The future, of course, has a habit of surprising us, and it's impossible to anticipate performance. And there might also be other factors in an investor's decision to leave with the manager. Sometimes the tax implications of leaving are more important. Selling a fund and triggering a hefty capital gains tax may be unwise, regardless of whether you have misgivings about a new manager. Taking into account the tax adjustments, it might be less costly to keep the fund.

If you stay with a fund after the manager leaves, pay extra close attention to risk and return in the portfolio under the new regime. Fund companies may say they're not going to change the strategy, but sometimes they break their promise, Kinnel says.
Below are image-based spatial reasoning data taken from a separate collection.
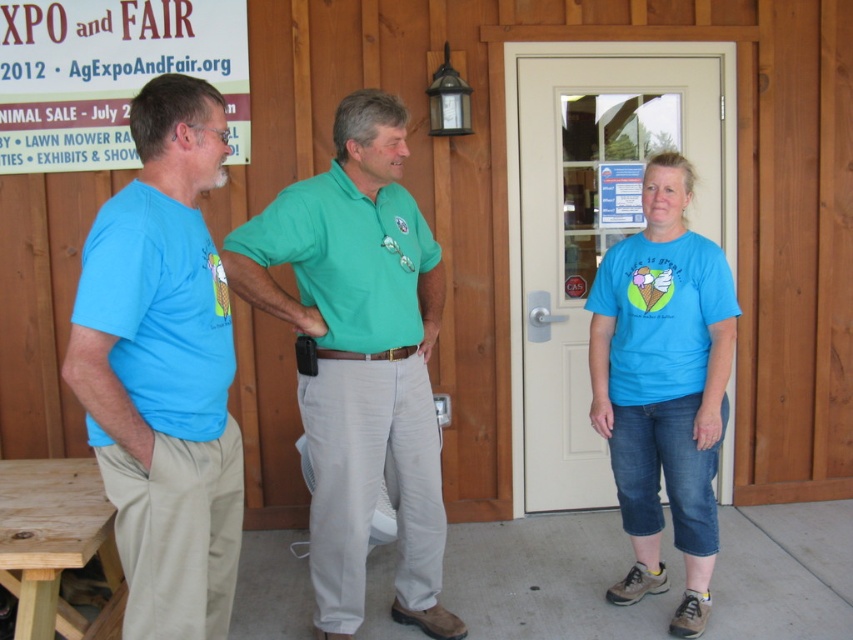
Is green cotton shirt at center positioned before wooden picnic table at lower left?

No, green cotton shirt at center is behind wooden picnic table at lower left.

Is green cotton shirt at center to the right of wooden picnic table at lower left from the viewer's perspective?

Correct, you'll find green cotton shirt at center to the right of wooden picnic table at lower left.

What are the coordinates of `green cotton shirt at center` in the screenshot? It's located at (360, 358).

In order to click on matte blue t-shirt at center in this screenshot , I will do coord(663,385).

This screenshot has width=853, height=640. What do you see at coordinates (663, 385) in the screenshot?
I see `matte blue t-shirt at center` at bounding box center [663, 385].

This screenshot has height=640, width=853. I want to click on matte blue t-shirt at center, so click(663, 385).

Does point (194, 563) come in front of point (379, 237)?

Yes.

Image resolution: width=853 pixels, height=640 pixels. Describe the element at coordinates (163, 369) in the screenshot. I see `matte blue t-shirt at left` at that location.

Where is `matte blue t-shirt at left`? Image resolution: width=853 pixels, height=640 pixels. matte blue t-shirt at left is located at coordinates (163, 369).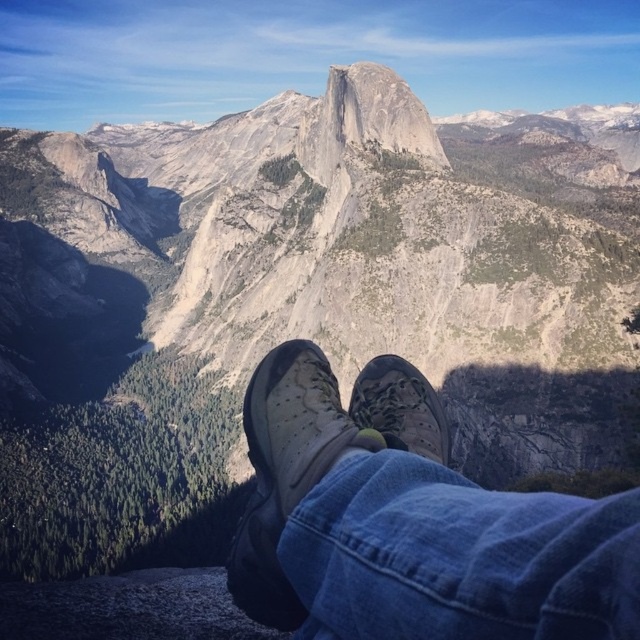
Who is more distant from viewer, (328, 596) or (298, 458)?

Positioned behind is point (298, 458).

Looking at this image, can you confirm if worn leather shoes at center is taller than leather textured shoe at center?

No, worn leather shoes at center is not taller than leather textured shoe at center.

Who is more forward, (524, 506) or (310, 460)?

Point (524, 506) is more forward.

Image resolution: width=640 pixels, height=640 pixels. Find the location of `worn leather shoes at center`. worn leather shoes at center is located at coordinates (410, 522).

Can you confirm if worn leather shoes at center is positioned to the left of camouflage fabric shoe at center?

Yes, worn leather shoes at center is to the left of camouflage fabric shoe at center.

Can you confirm if worn leather shoes at center is positioned above camouflage fabric shoe at center?

No, worn leather shoes at center is not above camouflage fabric shoe at center.

Is point (580, 605) closer to viewer compared to point (436, 440)?

Yes, it is.

Image resolution: width=640 pixels, height=640 pixels. I want to click on worn leather shoes at center, so click(410, 522).

Who is lower down, worn leather shoes at center or gray granite peak at center?

worn leather shoes at center is below.

The image size is (640, 640). I want to click on worn leather shoes at center, so click(x=410, y=522).

Between point (260, 400) and point (381, 147), which one is positioned in front?

Point (260, 400) is in front.

Locate an element on the screen. The height and width of the screenshot is (640, 640). worn leather shoes at center is located at coordinates (410, 522).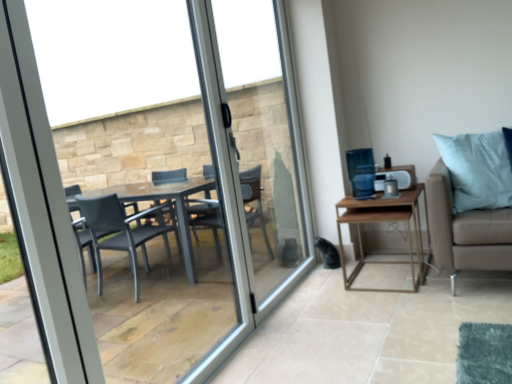
Question: From the image's perspective, would you say clear glass door at center is shown under wooden table at right?

Choices:
 (A) no
 (B) yes

Answer: (A)

Question: Is wooden table at right inside clear glass door at center?

Choices:
 (A) yes
 (B) no

Answer: (B)

Question: Considering the relative sizes of clear glass door at center and wooden table at right in the image provided, is clear glass door at center smaller than wooden table at right?

Choices:
 (A) no
 (B) yes

Answer: (A)

Question: Can you confirm if clear glass door at center is wider than wooden table at right?

Choices:
 (A) no
 (B) yes

Answer: (A)

Question: From a real-world perspective, is clear glass door at center beneath wooden table at right?

Choices:
 (A) no
 (B) yes

Answer: (A)

Question: Is transparent glass window at center inside or outside of clear glass door at center?

Choices:
 (A) inside
 (B) outside

Answer: (B)

Question: From the image's perspective, relative to clear glass door at center, is transparent glass window at center above or below?

Choices:
 (A) below
 (B) above

Answer: (A)

Question: From a real-world perspective, is transparent glass window at center physically located above or below clear glass door at center?

Choices:
 (A) below
 (B) above

Answer: (A)

Question: In the image, is transparent glass window at center on the left side or the right side of clear glass door at center?

Choices:
 (A) left
 (B) right

Answer: (A)

Question: From the image's perspective, is clear glass door at center positioned above or below transparent glass window at center?

Choices:
 (A) above
 (B) below

Answer: (A)

Question: Is clear glass door at center taller or shorter than transparent glass window at center?

Choices:
 (A) tall
 (B) short

Answer: (A)

Question: Is clear glass door at center in front of or behind transparent glass window at center in the image?

Choices:
 (A) behind
 (B) front

Answer: (A)

Question: Do you think clear glass door at center is within transparent glass window at center, or outside of it?

Choices:
 (A) outside
 (B) inside

Answer: (A)

Question: From the image's perspective, is transparent glass window at center above or below wooden table at right?

Choices:
 (A) below
 (B) above

Answer: (B)

Question: Would you say transparent glass window at center is to the left or to the right of wooden table at right in the picture?

Choices:
 (A) left
 (B) right

Answer: (A)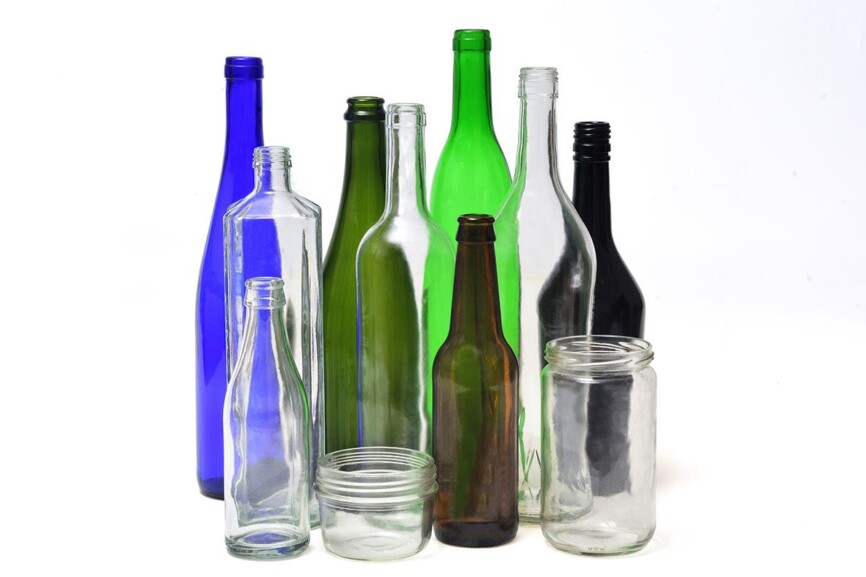
Image resolution: width=866 pixels, height=577 pixels. Find the location of `colored glass`. colored glass is located at coordinates (359, 186), (250, 119), (470, 156), (477, 287), (590, 207).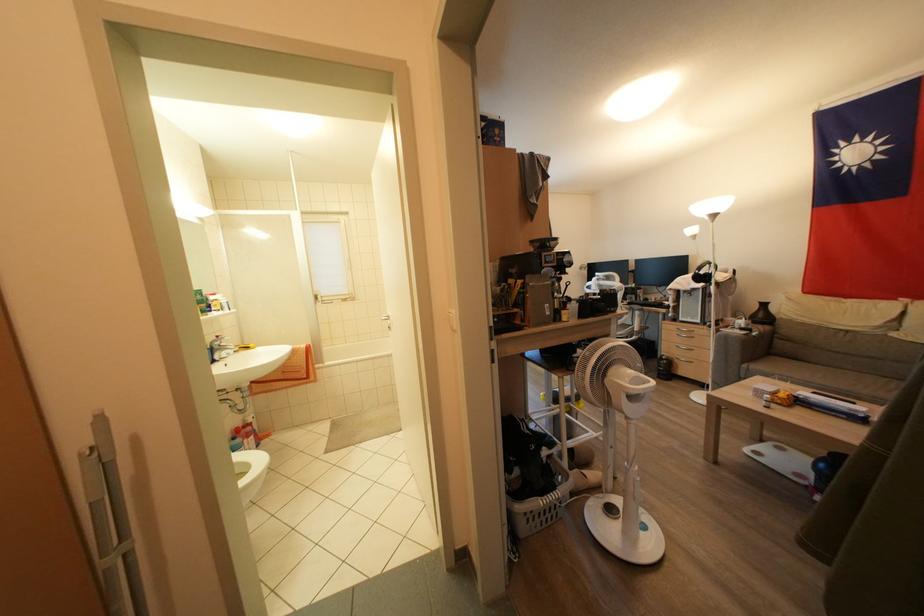
What do you see at coordinates (812, 375) in the screenshot?
I see `the sofa sitting surface` at bounding box center [812, 375].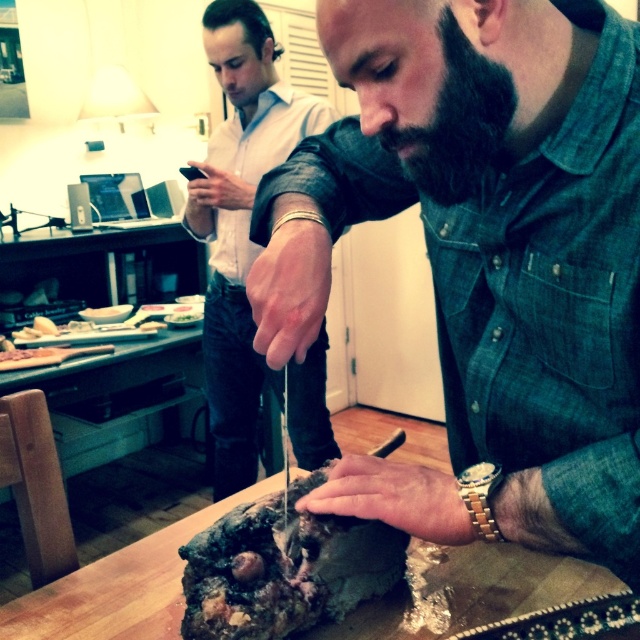
Question: Which object is closer to the camera taking this photo?

Choices:
 (A) wooden cutting board at center
 (B) dark brown crumbly cake at center
 (C) matte black knife at center

Answer: (B)

Question: Is bearded man at center behind black fuzzy beard at center?

Choices:
 (A) no
 (B) yes

Answer: (A)

Question: Is the position of matte black knife at center less distant than that of wooden cutting board at center?

Choices:
 (A) no
 (B) yes

Answer: (A)

Question: Does dark brown crumbly cake at center appear on the left side of black fuzzy beard at center?

Choices:
 (A) yes
 (B) no

Answer: (A)

Question: Which point appears closest to the camera in this image?

Choices:
 (A) (212, 301)
 (B) (390, 125)
 (C) (492, 262)

Answer: (B)

Question: Which point is farther to the camera?

Choices:
 (A) wooden cutting board at center
 (B) bearded man at center

Answer: (A)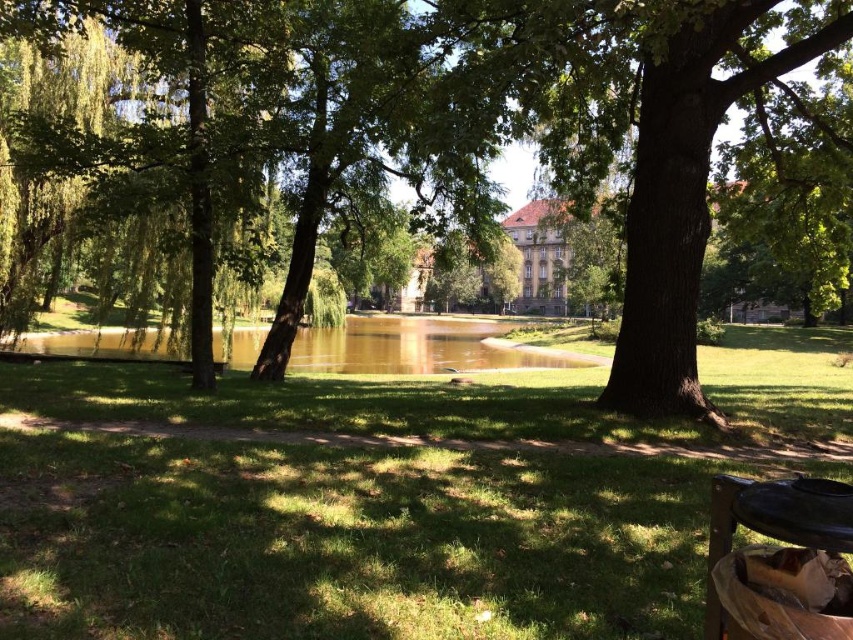
Looking at this image, you are standing at the center of the park and want to take a photo of the green leafy tree at center. According to the coordinates provided, in which direction should you move to position yourself directly in front of the tree?

The green leafy tree at center is located at coordinates point (556, 132). Since the tree is at the center of the park, you are already positioned directly in front of it.

From the picture: You are standing at the edge of the pond in the park scene. You want to find the green grass at center. According to the scene description, where exactly is the green grass located in terms of coordinates?

The green grass at center is located at coordinates point [346,513].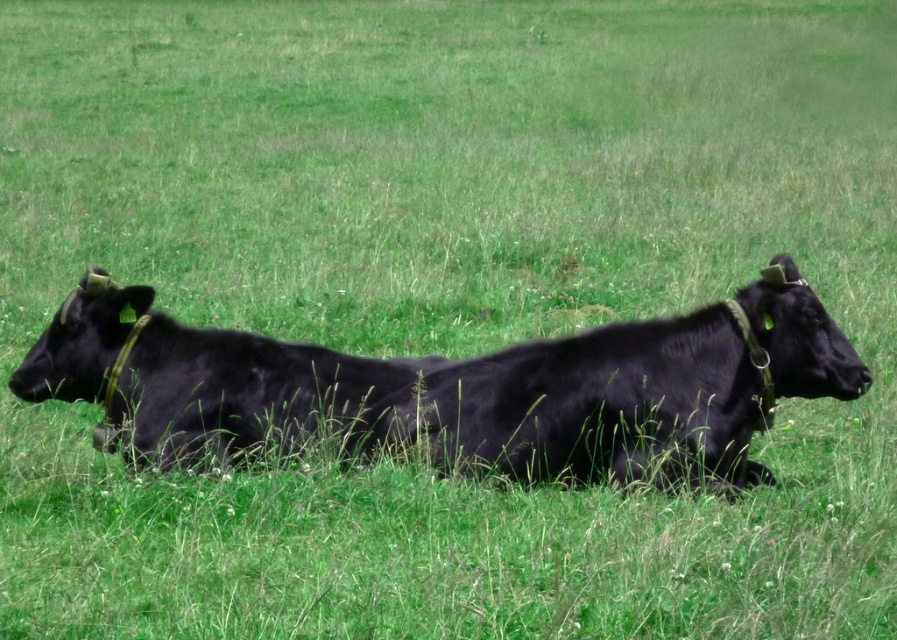
Does point (377, 385) come closer to viewer compared to point (172, 403)?

No.

At what (x,y) coordinates should I click in order to perform the action: click on black smooth cow at center. Please return your answer as a coordinate pair (x, y). This screenshot has height=640, width=897. Looking at the image, I should click on (464, 387).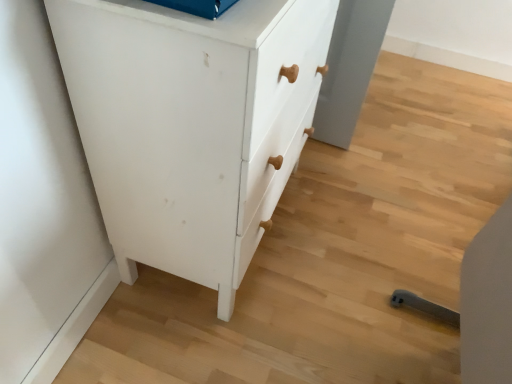
Where is `white matte cabinet at center`? The height and width of the screenshot is (384, 512). white matte cabinet at center is located at coordinates (191, 124).

Describe the element at coordinates (191, 124) in the screenshot. The image size is (512, 384). I see `white matte cabinet at center` at that location.

Identify the location of white matte cabinet at center. Image resolution: width=512 pixels, height=384 pixels. (191, 124).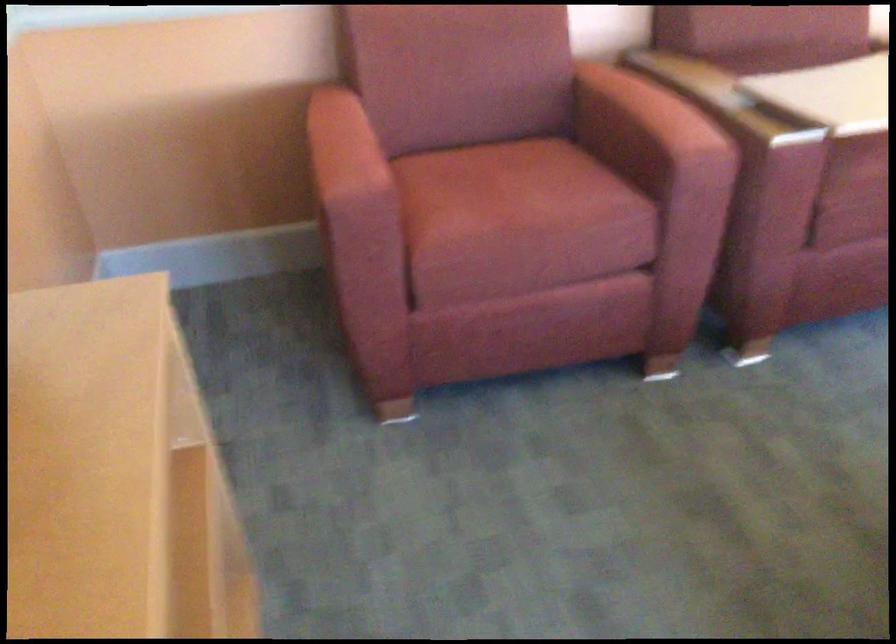
You are a GUI agent. You are given a task and a screenshot of the screen. Output one action in this format:
    pyautogui.click(x=<x>, y=<y>)
    Task: Click on the red chair sitting surface
    
    Given the screenshot: What is the action you would take?
    pyautogui.click(x=518, y=181)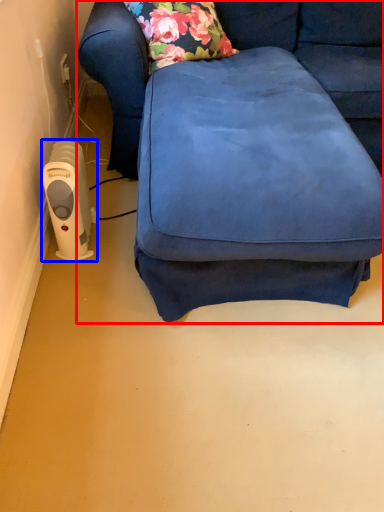
Question: Among these objects, which one is nearest to the camera, studio couch (highlighted by a red box) or appliance (highlighted by a blue box)?

Choices:
 (A) studio couch
 (B) appliance

Answer: (A)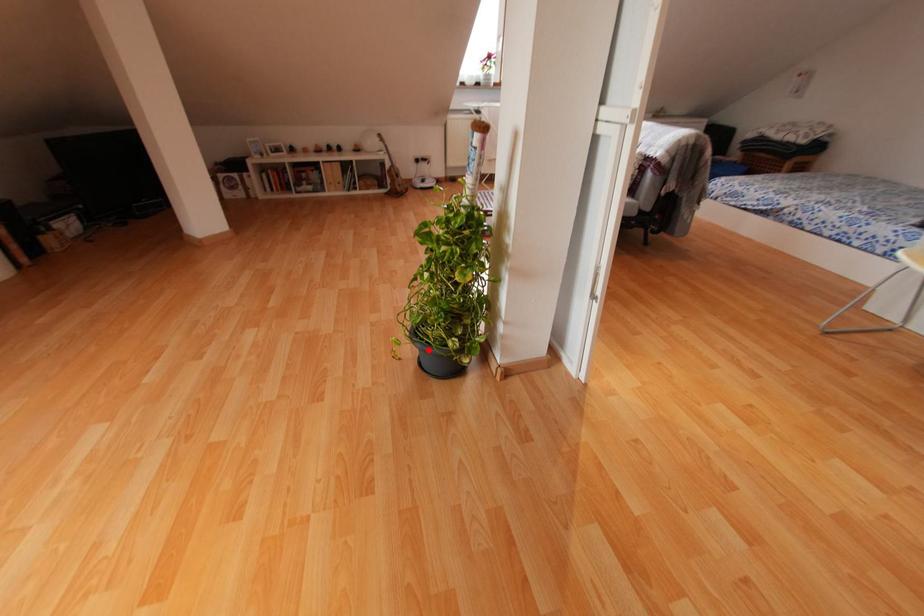
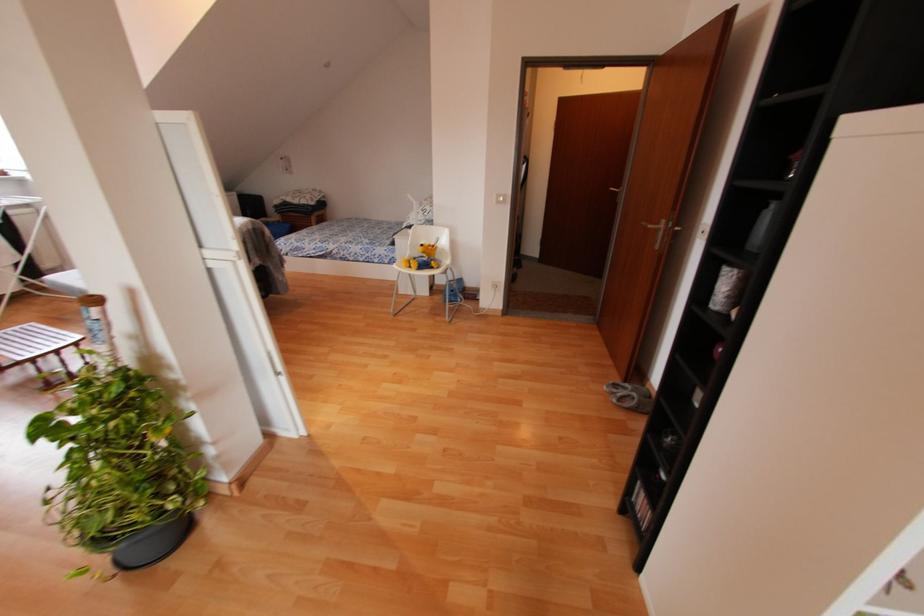
Find the pixel in the second image that matches the highlighted location in the first image.

(140, 538)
Don't forget that you're in control. There's always the fail-safe choice: sell. The liquidity of these funds offers an escape hatch if the reasons for staying put aren't persuasive, says Michael Kitces, director of research at Pinnacle Advisory Group. "If there was a magic button that showed me everyone who will earn 100 basis points of alpha, we wouldn't be having this conversation," he says. On the other hand, "it's not like you're signing up for five years." These aren't hedge funds. There are no lockup periods or transparency issues with mutual funds and ETFs.

"The people who really spend a great deal of time investing in active managers tend to have a pretty good clue about their active managers," says Kitces.